Fix: change InitFromOptions to call SetBounds with the full rect (position + original size from options) instead of SetPosition, restoring the intended dimensions after CenterWindow's clamping.
This regression was introduced by upstream Electron commit 4affacb ("fix: external resize hit targets for frameless windows on Windows", PR electron#50864). That commit added a guard condition
if (!GetRestoredFrameBorderInsets().IsEmpty())around a post-CenterWindow SetBounds call in the NativeWindowViews constructor, which previously ran unconditionally on Linux.

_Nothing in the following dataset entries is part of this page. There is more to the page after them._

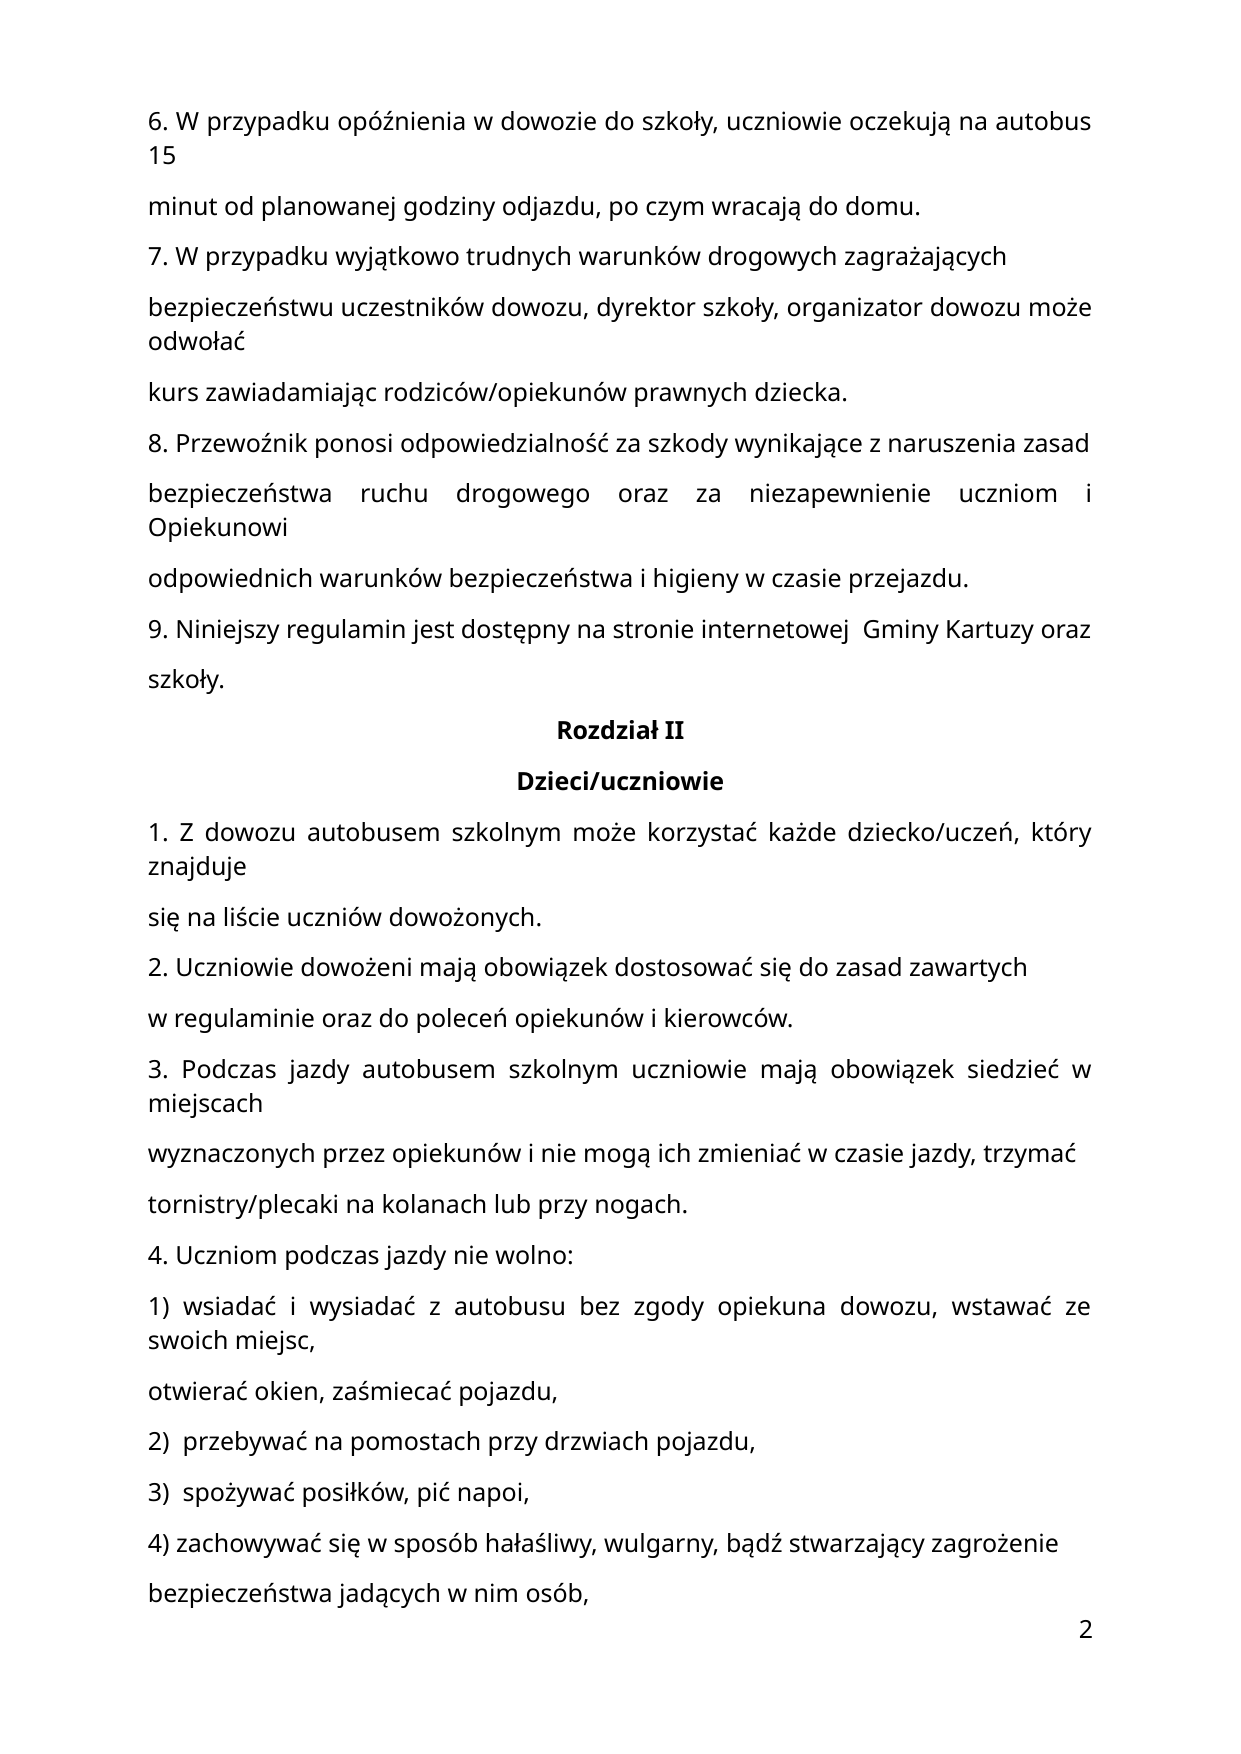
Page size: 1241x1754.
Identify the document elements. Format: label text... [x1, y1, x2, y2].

text wyznaczonych przez opiekunów i nie mogą ich zmieniać w czasie jazdy, trzymać [148, 1136, 1093, 1170]
text 6. W przypadku opóźnienia w dowozie do szkoły, uczniowie oczekują na autobus 15 [148, 103, 1093, 172]
text szkoły. [148, 662, 1093, 696]
text 7. W przypadku wyjątkowo trudnych warunków drogowych zagrażających [148, 239, 1093, 273]
text 2. Uczniowie dowożeni mają obowiązek dostosować się do zasad zawartych [148, 950, 1093, 984]
text otwierać okien, zaśmiecać pojazdu, [148, 1373, 1093, 1407]
text się na liście uczniów dowożonych. [148, 899, 1093, 933]
text 3. Podczas jazdy autobusem szkolnym uczniowie mają obowiązek siedzieć w miejscach [148, 1051, 1093, 1119]
text w regulaminie oraz do poleceń opiekunów i kierowców. [148, 1001, 1093, 1035]
text tornistry/plecaki na kolanach lub przy nogach. [148, 1187, 1093, 1221]
text bezpieczeństwu uczestników dowozu, dyrektor szkoły, organizator dowozu może odwołać [148, 290, 1093, 358]
text 4. Uczniom podczas jazdy nie wolno: [148, 1238, 1093, 1272]
text 8. Przewoźnik ponosi odpowiedzialność za szkody wynikające z naruszenia zasad [148, 425, 1093, 459]
text 9. Niniejszy regulamin jest dostępny na stronie internetowej Gminy Kartuzy oraz [148, 611, 1093, 646]
text Dzieci/uczniowie [148, 764, 1093, 798]
text bezpieczeństwa ruchu drogowego oraz za niezapewnienie uczniom i Opiekunowi [148, 476, 1093, 544]
text 1) wsiadać i wysiadać z autobusu bez zgody opiekuna dowozu, wstawać ze swoich miejsc, [148, 1288, 1093, 1356]
text odpowiednich warunków bezpieczeństwa i higieny w czasie przejazdu. [148, 561, 1093, 595]
text 3) spożywać posiłków, pić napoi, [148, 1474, 1093, 1509]
text minut od planowanej godziny odjazdu, po czym wracają do domu. [148, 188, 1093, 222]
text kurs zawiadamiając rodziców/opiekunów prawnych dziecka. [148, 374, 1093, 408]
text Rozdział II [148, 713, 1093, 747]
text 2) przebywać na pomostach przy drzwiach pojazdu, [148, 1424, 1093, 1458]
text 1. Z dowozu autobusem szkolnym może korzystać każde dziecko/uczeń, który znajduje [148, 814, 1093, 882]
text bezpieczeństwa jadących w nim osób, [148, 1576, 1093, 1610]
text 4) zachowywać się w sposób hałaśliwy, wulgarny, bądź stwarzający zagrożenie [148, 1525, 1093, 1559]
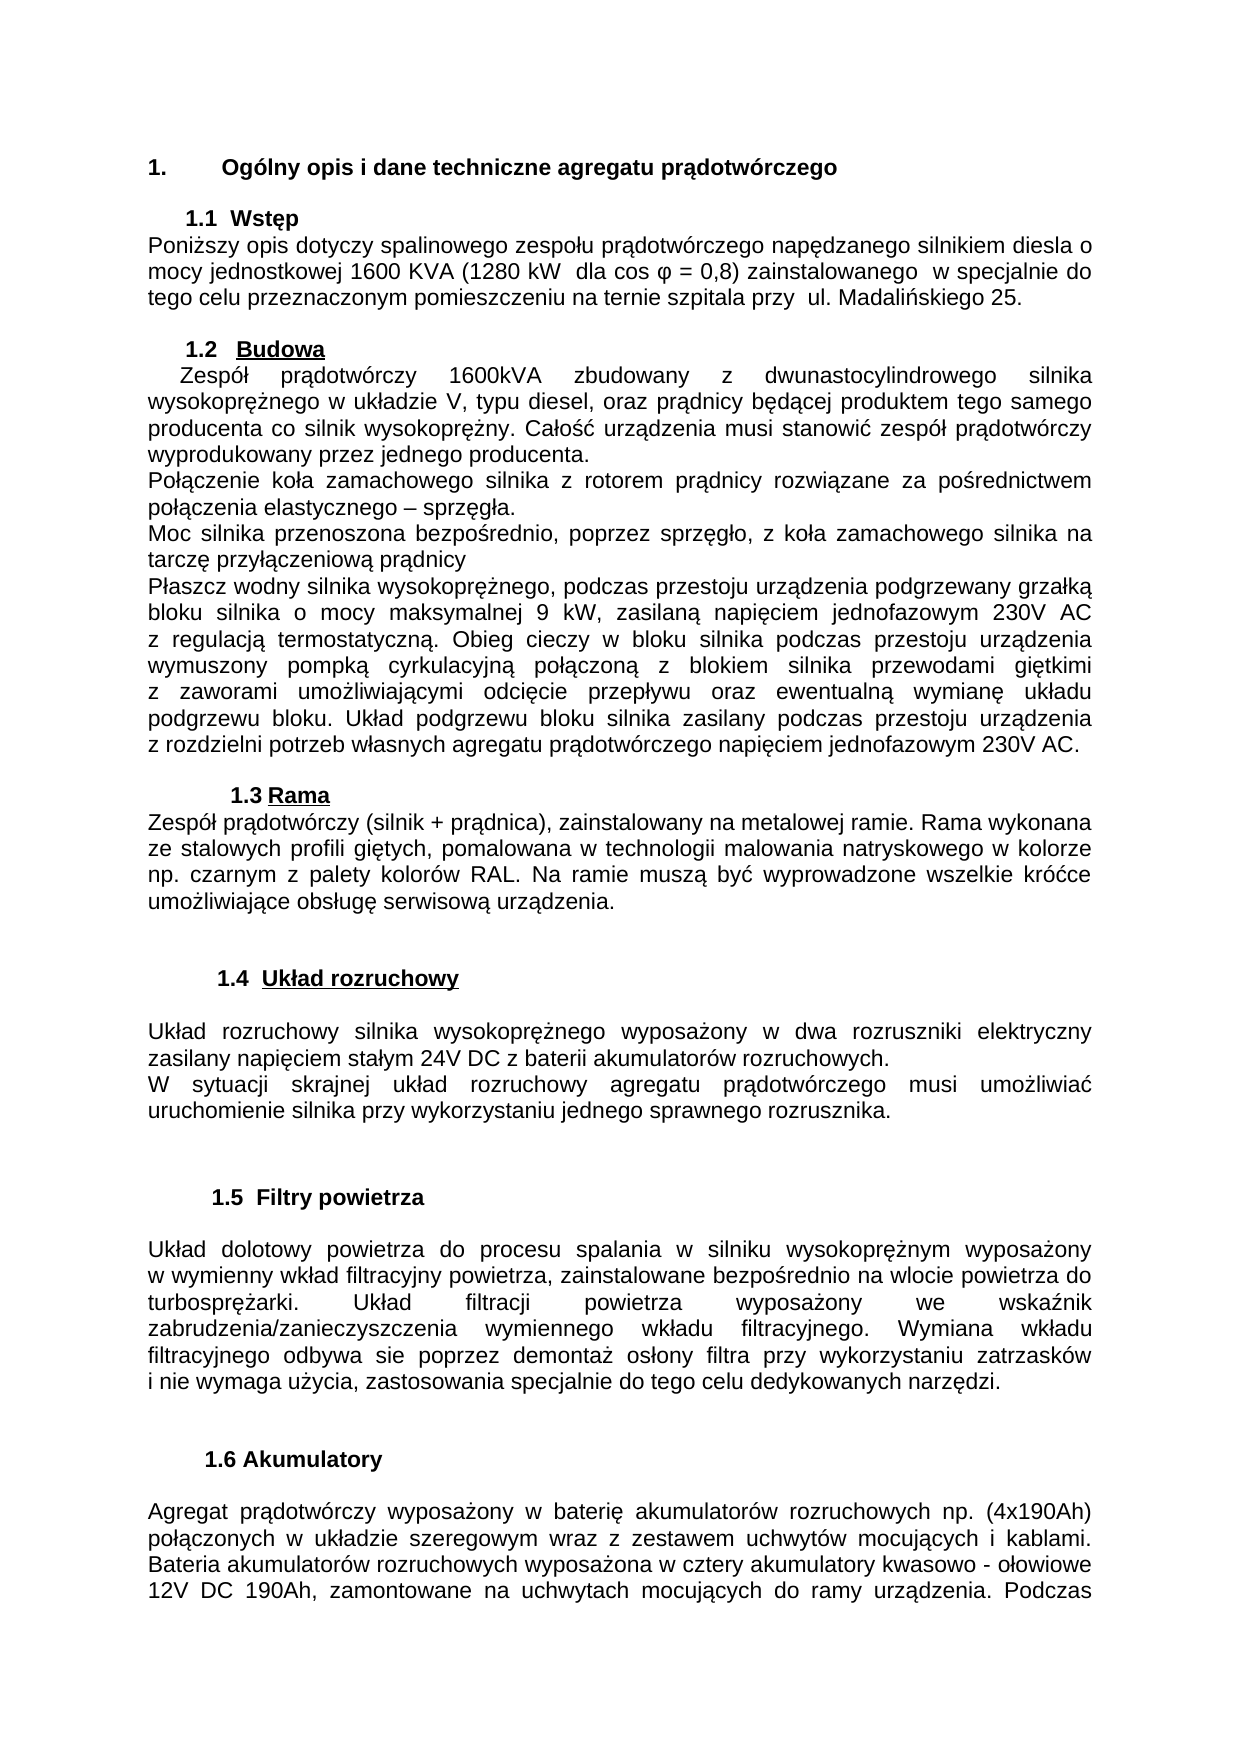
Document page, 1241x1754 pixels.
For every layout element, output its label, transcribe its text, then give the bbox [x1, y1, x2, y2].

For frameless windows (where frame border insets are zero), the SetBounds is now skipped, leaving CenterWindow's clamped size in effect.In Electron 28, the unconditional SetBounds after CenterWindow always restored the original requested size:
// On linux after the widget is initialized we might have to force set the
// bounds if the bounds are smaller than the current display
SetBounds(gfx::Rect(GetPosition(), bounds.size()), false);
This was preserved in commit 931c257 (PR electron#49209, "accurate window sizing and support for content sizing on Linux/Wayland with CSD"), which even documented the intent: "The widget clamps bounds to fit the screen, but we want to allow windows larger than the display." The subsequent commit 4affacb then inadvertently broke this for frameless windows.